Gold Price Headed To $1,200 in Mid-2017 - Bank of America Merrill Lynch
Friday December 16, 2016 15:09
Editor's Note: This story was originally published on December 7. It has been updated to reflect today's pricing.
(Kitco News) - It’s surprising how quick sentiment can change in five months, especially as the U.S. prepares to welcome a new President as Bank of America Merrill Lynch (BoAML) says it is now “cautious” on gold for 2017.
Wednesday, in his presentation at the BoAML 2017 Year Ahead Press Conference., Francisco Blanch, head of Commodities and Derivatives, said that a stronger U.S. dollar and higher bond yields will be two major headwinds for the yellow metal next year.
In its updated forecast, BoAML it expects gold to trade around $1,200 an ounce by mid-2017, “implying limited upside near-term.” The Bank’s forecast is not far from current prices as February gold settled the session at $1,137.40 an ounce, up 0.67% on the day.
In his presentation, Blanch added that in general, higher yields could potentially create a toxic environment for the entire commodity complex.
“Higher interest rates are bad for commodity, in particularly when the yield curve flattens,” Blanch said.
Blanch’s subdued tone for gold is a sharp contrast to just five months ago when the bank was calling for gold to hit $1,500 an ounce. The bank increased its 2017 outlook in July after prices hit a 13-month high following the Brexit referendum.
Blanch said that the bank sees two possible scenarios for gold related to Donald Trump’s new presidency: the first is slightly positive where the nation sees a modest increase is deficit spending, which causes bond yields to remain relatively unchanged. The second scenario is more negative as major deficit spending could lead to higher bond yields.

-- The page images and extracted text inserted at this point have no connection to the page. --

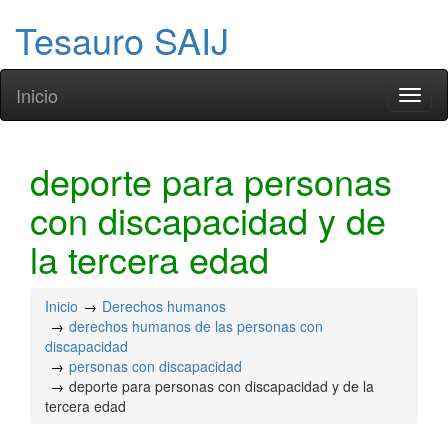
Tesauro SAIJ
Inicio
Toggl
naviga
deporte para personas
con discapacidad y de
la tercera edad
Inicio
Derechos humanos
derechos humanos de las personas con
discapacidad
personas con discapacidad
deporte para personas con discapacidad y de la
tercera edad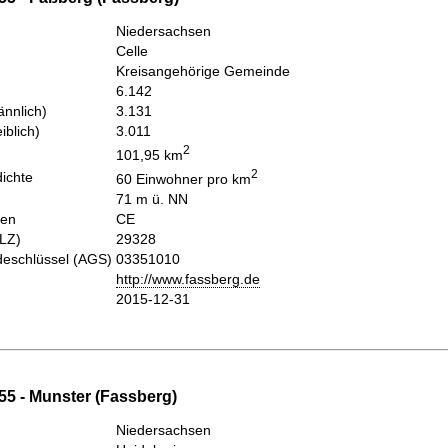
Niedersachsen
Celle
Kreisangehörige Gemeinde
6.142
nnlich)
3.131
iblich)
3.011
2
101,95 km
2
ichte
60 Einwohner pro km
71 m ü. NN
hen
CE
PLZ)
29328
eschlüssel (AGS)
03351010
http://www.fassberg.de
2015-12-31
55 - Munster (Fassberg)
Niedersachsen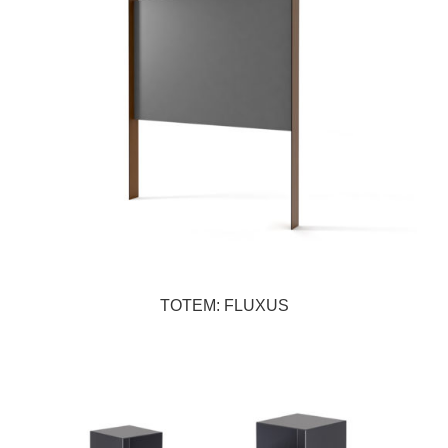
TOTEM: FLUXUS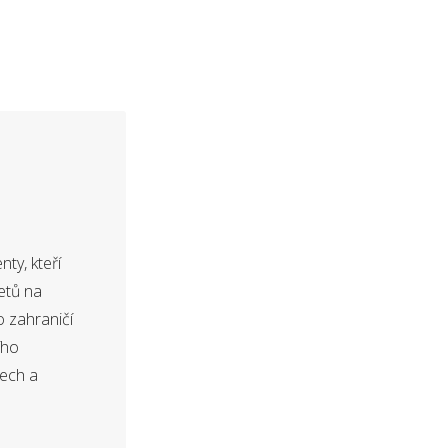
ty, kteří
etů na
o zahraničí
ího
dech a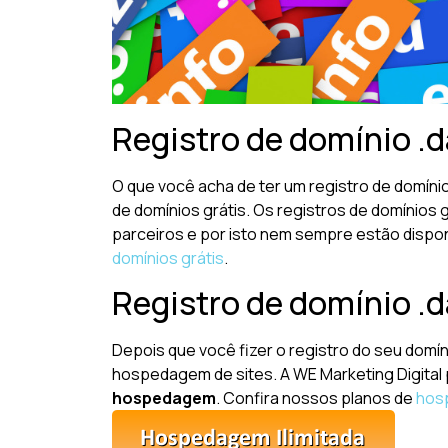
Registro de domínio .da
O que você acha de ter um registro de domíni
de domínios grátis. Os registros de domínios
parceiros e por isto nem sempre estão dispon
domínios grátis
.
Registro de domínio .
Depois que você fizer o registro do seu domín
hospedagem de sites. A WE Marketing Digital
hospedagem
. Confira nossos planos de
hos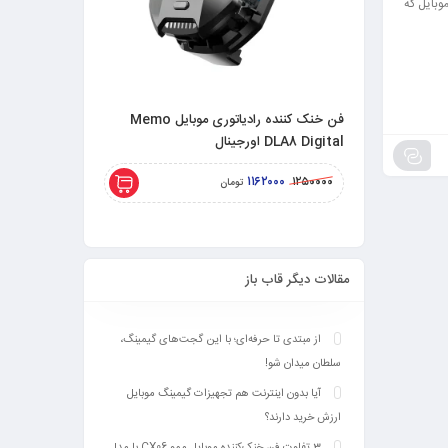
وبایل که
فن خنک کننده رادیاتوری موبایل Memo
DLA8 Digital اورجینال
DL20 اورجینال 27 وات
۱۸۵۰۰۰۰
۱۱۶۲۰۰۰
۲۲۰۰۰۰۰
۱۲۵۰۰۰۰
تومان
مقالات دیگر قاب باز
از مبتدی تا حرفه‌ای؛ با این گجت‌های گیمینگ،
سلطان میدان شو!
آیا بدون اینترنت هم تجهیزات گیمینگ موبایل
ارزش خرید دارند؟
3 تفاوت فن خنک‌کننده موبایل ممو CX06 با مدل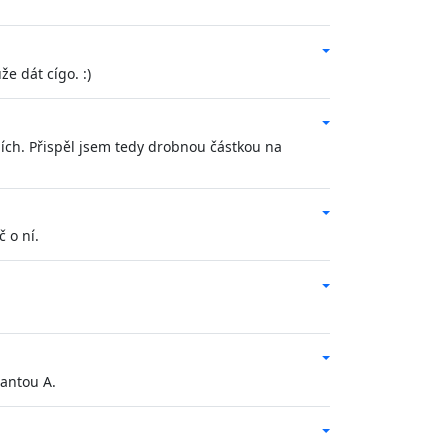
e dát cígo. :)
ních. Přispěl jsem tedy drobnou částkou na
č o ní.
iantou A.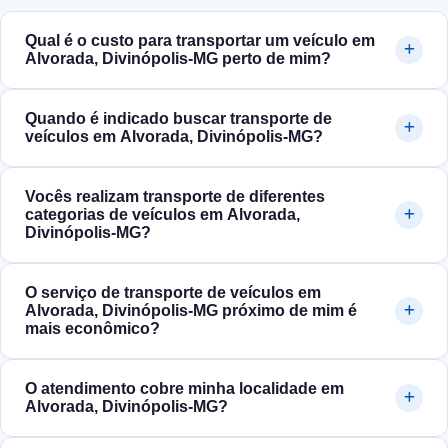
Qual é o custo para transportar um veículo em
Alvorada, Divinópolis‑MG perto de mim?
Quando é indicado buscar transporte de
veículos em Alvorada, Divinópolis‑MG?
Vocês realizam transporte de diferentes
categorias de veículos em Alvorada,
Divinópolis‑MG?
O serviço de transporte de veículos em
Alvorada, Divinópolis‑MG próximo de mim é
mais econômico?
O atendimento cobre minha localidade em
Alvorada, Divinópolis‑MG?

In the bank’s interest rate presentation, Shyam Rajan, head of U.S. rates strategy, said that they see the potential for U.S. five-year bonds to rise sharply in 2017, flattening the yield curve as long-term rates remain subdued.
He added that this rise in shorter-term yields could force the Federal Reserve to be more aggressive in hiking interest rates than the market are currently expecting, especially as the government initiates new fiscal plans.
Another potential headwind for gold is BoAML’s expectation that real interest rates would likely rise in an environment of subdued inflation.
“Ultimately, 2017 is going to be a story of fiscal loosening and monetary tightening; the combination of which will mean real rates are headed higher and inflation break-evens don’t do much,” said Rajan.